すずきじみい

十二人の怒れる男のすずきじみいのネタバレレビュー・内容・結末

十二人の怒れる男(1957年製作の映画)
5.0

このレビューはネタバレを含みます

監督: シドニー・ルメット
脚本: レジナルド・ローズ

昔からよく題名を聞く洋画クラシックで、ワンシチュエーションの法廷劇の名作で、これを捻って「12人の〜」という作品が度々作られてるようだし、でも、幼稚な私には白黒のクラシック映画はちょっと退屈だしなぁ‥と縁がない予定だった。

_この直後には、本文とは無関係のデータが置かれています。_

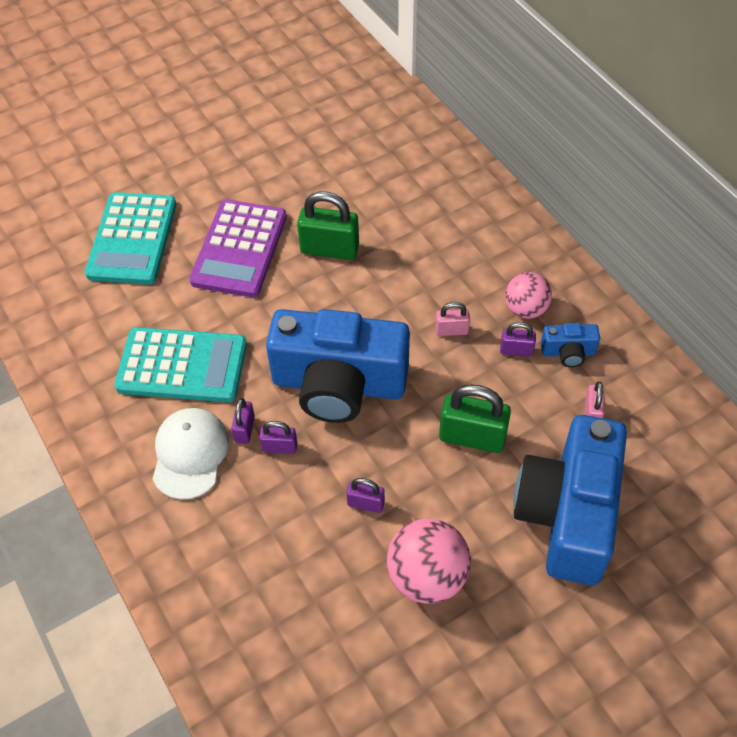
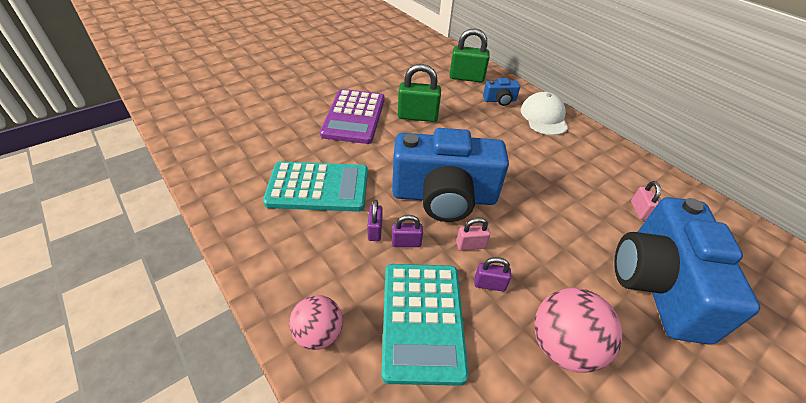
camera: 10 degrees left, 10 degrees down
turquoise calculator [85,192,177,285] -> turquoise calculator moved to [381,264,468,386]
white cap [152,408,229,500] -> white cap moved to [520,92,569,135]
pink padlock [436,302,470,336] -> pink padlock moved to [456,218,490,251]
green padlock [439,384,511,453] -> green padlock moved to [449,28,490,82]
purple padlock [500,322,536,357] -> none
pink ball [505,272,552,319] -> pink ball moved to [289,295,343,350]
blue camera [541,323,600,367] -> blue camera moved to [483,78,520,106]

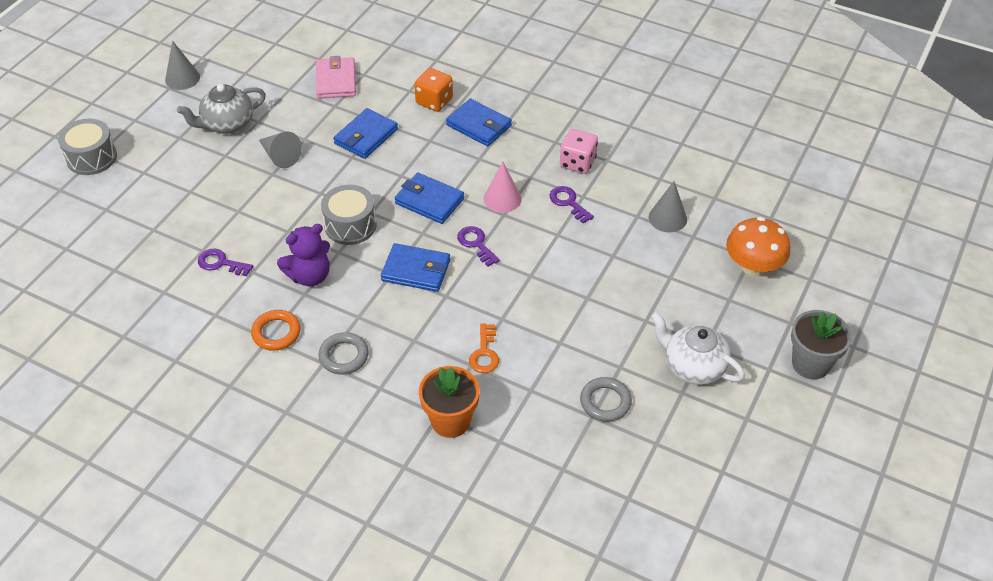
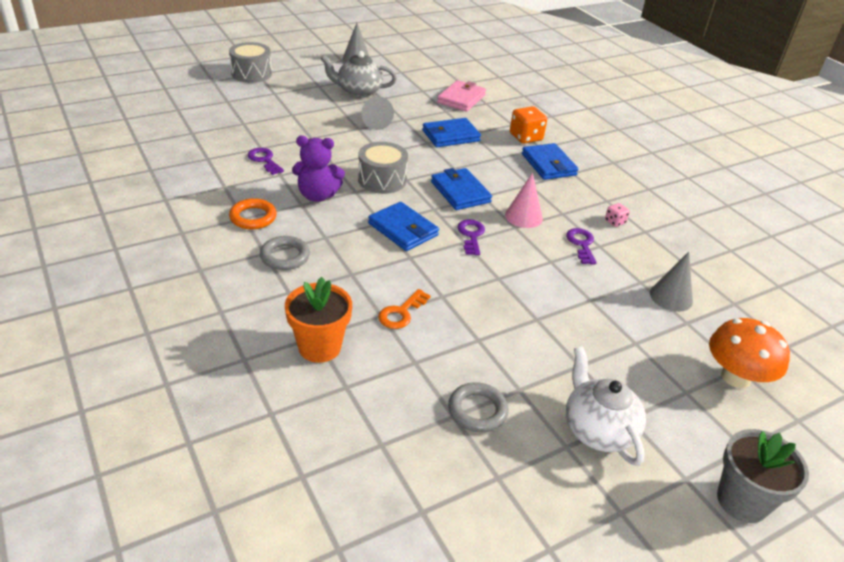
camera: 30 degrees right, 10 degrees down
pink dice [560,129,598,174] -> pink dice [605,203,630,227], size x0.53

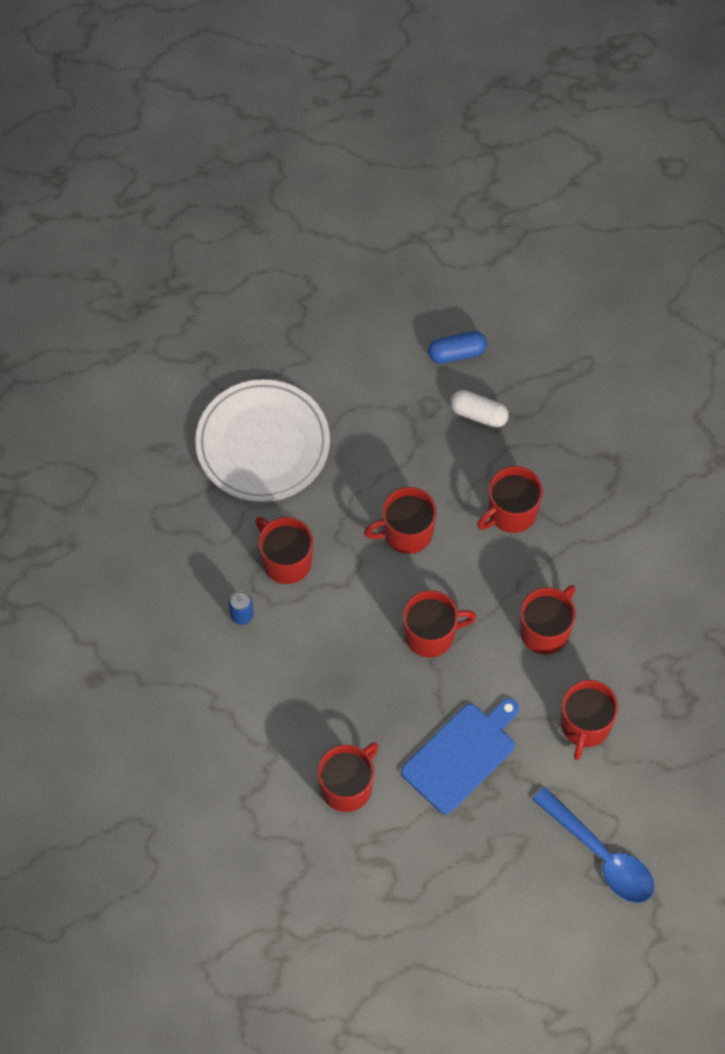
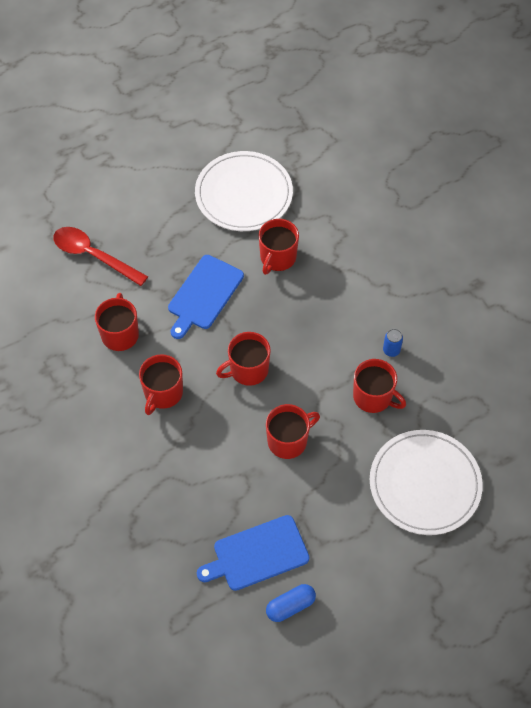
camera: 165 degrees right, 5 degrees down
white capsule [450,390,509,428] -> blue cutting board [197,515,309,591]
red mug [477,466,543,533] -> none
blue spoon [532,787,654,903] -> red spoon [53,227,148,286]
none -> white plate [195,151,293,231]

でも、フォローさせていただいてる方のレビューを読んで、「やっぱりいいんだぁ‥‥」と、後押ししていただき、タイミングも合ってやっとこの名作を堪能しました。

いい脚本だなぁ‥‥と、それに尽きる。

一つの部屋の中で起きる数時間の物語という描写の中に、様々な人生の縮図を鮮やかに見せてくれる。
余計な物を差し引いた1時間30分の中に、
一瞬一瞬のセリフ、動作に人間性や人の心の中が緻密に表現されてる。

容疑者の犯行とする証拠の数々を陪審員達で注意深く検証した所、それらがほぼでっちあげと思える事が判明して、他の11人の陪審員が被告人の無罪に同意しても、めちゃくちゃな理屈を並べてガンとして、一人有罪を主張する、すぐ感情的になる男。
でも‥という
そこからの人間描写の上手さも本作が名作たる所以ではないだろうか。

心底悪い人はいないという着地点に
ヒューマニズムだなぁと、
やられた。

もし、シナリオ学校に通ってる時に観てたら、
脚本のお手本のマイベストワンになってただろうなぁ。

普段、誰からも必要とされず、意見も求められない、一人暮らしの孤独な老人。
その老人が証人として法廷に立ち、証言する事で、人々から注目される事が嬉しくて、事実ではなく大衆の望む証言をしてしまう。
というエピソードは、
どんな時代でも老人の孤独は同じなんだなぁと切なくて堪らなかった。